= Fernwood Lumber Company =

American lumber company, 1870s to 1920s

Fernwood Lumber Company had its beginning in the 1870s when John Fletcher Enochs and his son, Isaac Columbus Enochs, started a lumber business near Crystal Springs in Copiah County, Mississippi. Between 1880 and 1920, Fernwood Lumber Company became one of the largest lumber operations in south Mississippi with investments in timberland, lumber mills, and railroads.

==History==
By the mid-1880s, Isaac Enochs had brought two of his brothers, James Luther and Philip Henry, into the family lumber business and expanded their operations by purchasing timberland and constructing a sawmill between the towns of McComb and Magnolia in Pike County. The business was incorporated in 1884 as Fernwood Lumber Company, and the Enochs built the company town of Fernwood. That same year, Philip Henry Enochs became president of Fernwood Lumber Company,
and built a home in Fernwood. The Philip Enochs home is on the National Register of Historic Places in Pike County, Mississippi.

The Fernwood Lumber Company continued to expand through the 1890s, adding planning mills, opening a retail lumber yard in Jackson, and acquiring timberland in Louisiana, Oklahoma, and Texas. By 1910, the company sawmill was processing 100,000 board feet of lumber daily.

Once the virgin pines nearest the mill had been cut, the Enochs company built railroad spurs into more distant forests for bringing logs to the mill. Fernwood Lumber Company organized its logging railroad into a common carrier, the Fernwood & Gulf Railroad, which was incorporated in 1906. In 1920, the Fernwood & Gulf Railroad became Fernwood, Columbia & Gulf Railroad with 44 mi of track. The Fernwood railroad connected to the larger Illinois Central Railroad and the New Orleans Great Northern Railroad.

Early in the 20th century, the Enochs traded some of their timberland for stock in the newly formed Great Southern Lumber Company at Bogalusa, Louisiana, and Isaac Enochs became a director in Great Southern.

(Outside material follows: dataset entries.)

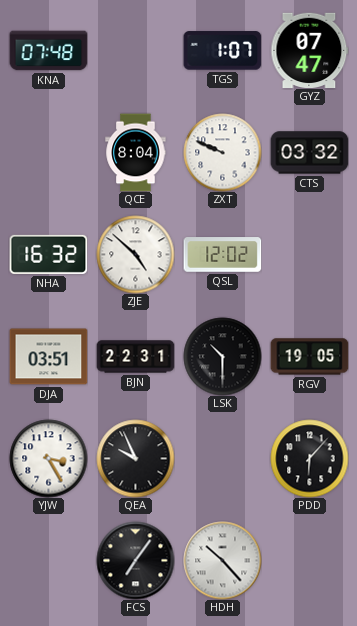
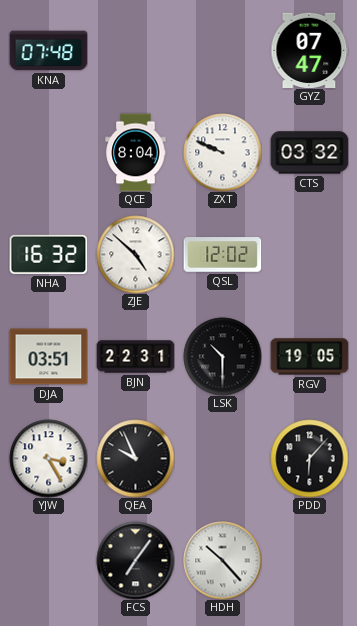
TGS: 1:07 -> none
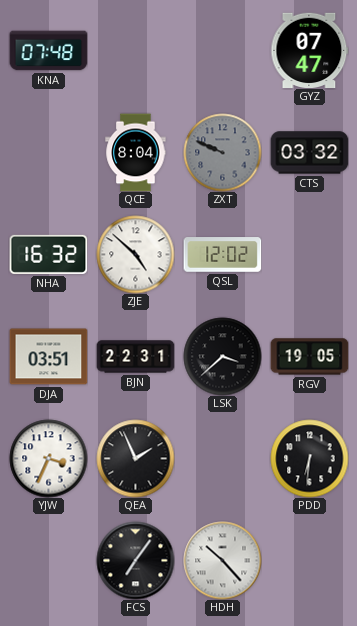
ZXT dial: white -> grey
LSK: 10:30 -> 3:38
YJW: 3:25 -> 3:34
QEA: 9:56 -> 1:56
PDD: 6:07 -> 6:31
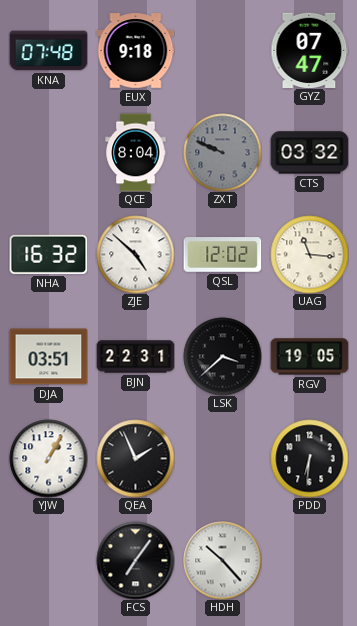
EUX: none -> 9:18
UAG: none -> 11:16
YJW: 3:34 -> 1:05
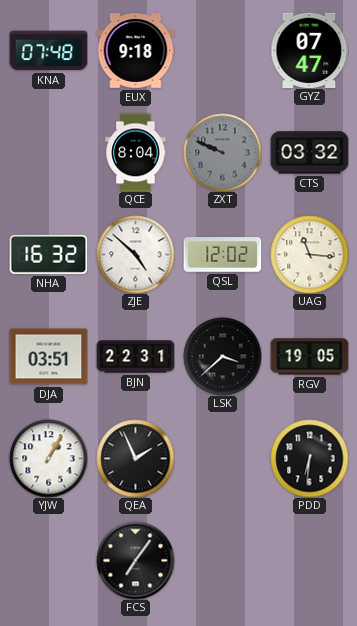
HDH: 10:23 -> none
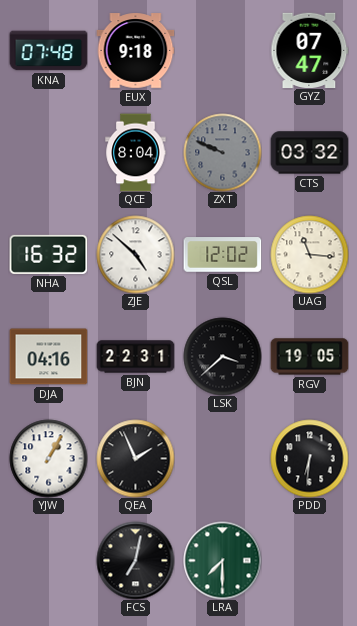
DJA: 03:51 -> 04:16
FCS: 7:06 -> 7:02
LRA: none -> 7:30
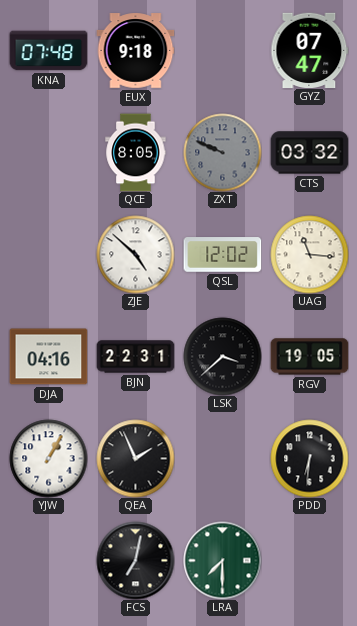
QCE: 8:04 -> 8:05
NHA: 16:32 -> none
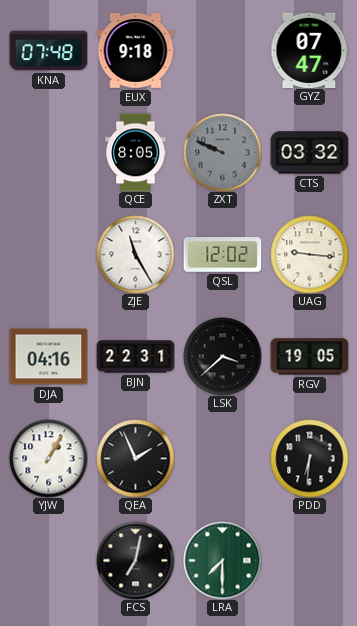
ZJE: 4:52 -> 11:25
UAG: 11:16 -> 9:16
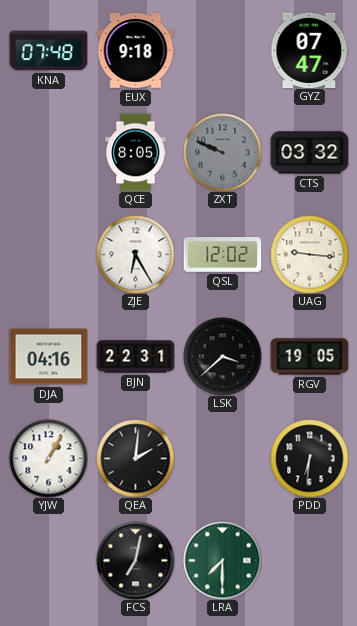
ZJE: 11:25 -> 6:25
QEA: 1:56 -> 2:01
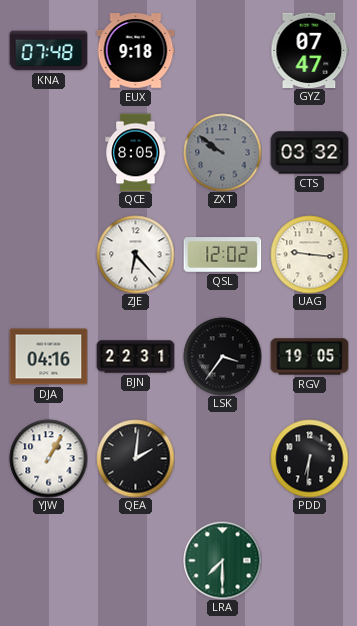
ZXT: 9:49 -> 9:51
ZJE: 6:25 -> 6:23
LSK: 3:38 -> 3:36
FCS: 7:02 -> none
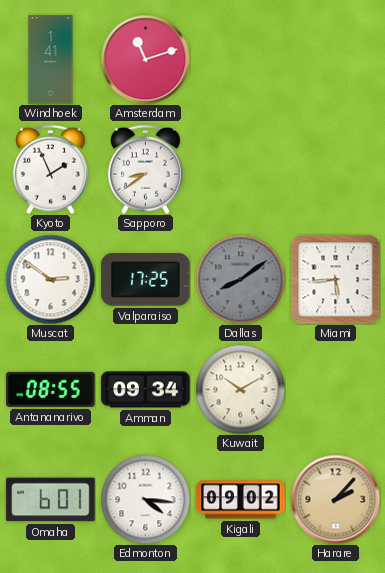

In 1913, a ruling by the Interstate Commerce Commission resulted in dissolution of the Enochs brothers partnership so as to separate their lumber business from their railroad enterprises. Near Fernwood, the Enochs began farming and raised cattle and hogs on their cutover land to promote settlement. In 1914, the brothers established Enochs Farms, but it was sold in 1920.

Fernwood Lumber Company continued operation into the late 1920s, but closed when the last of the virgin pines were cut. In the 1930s, the Enochs family established other wood product companies which became Fernwood Industries, with specialization in pressure treated timber.